In conclusion, the use of the 8-point risk score remarkably increased the screening sensitivity for ACN and particularly for right-sided ACN, compared with the FIT alone, despite decreasing the specificity. However, the specificity was also maintained at a relatively high level, particularly when considering all adenomatous lesions. The risk score and FIT combination has the potential to become a viable noninvasive screening option with a higher sensitivity for ACN than the FIT alone, allowing for the selection of a more suitable screening method based on the colonoscopy resource capacity.

CONFLICTS OF INTEREST

Guarantor of the article: Masau Sekiguchi, MD, PhD.

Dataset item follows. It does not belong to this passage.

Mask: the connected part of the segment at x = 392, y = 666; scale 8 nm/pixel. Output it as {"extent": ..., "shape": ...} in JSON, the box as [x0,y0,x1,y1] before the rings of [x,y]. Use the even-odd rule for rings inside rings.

Specific author contributions: M.S. and T.M.: designed the study, and collected and analyzed the data. M.S.: drafted the article. All authors contributed to the interpretation of the data. Y.K., H.I., K.H., K.K., Y.T., H.T., M.Y., T.S., Y.S., K.I., S.I., Y.K., M.I., Y.M., and T.M.: contributed to the critical revision of the article for important intellectual content. All authors approved the final version of the article.

Financial support: The present study was supported by the National Cancer Center Research and Development Fund (27-A-5 and 30-A-16).

Potential competing interests: None to report.

WHAT IS KNOWN

✓ Screening sensitivity of the fecal immunochemical test (FIT) for advanced colorectal neoplasia (ACN) is relatively low.

✓ Further noninvasive screening methods with higher sensitivity are warranted.

WHAT IS NEW HERE

✓ Risk stratification score, 8-point risk score, remarkably increases sensitivity for ACN, particularly right-sided ACN, compared with FIT alone.

✓ Although risk score lowers the specificity, it remains at a reasonably high level.

TRANSLATIONAL IMPACT

✓ Combining risk score and FIT may become a noninvasive screening option with a higher sensitivity for ACN than FIT alone.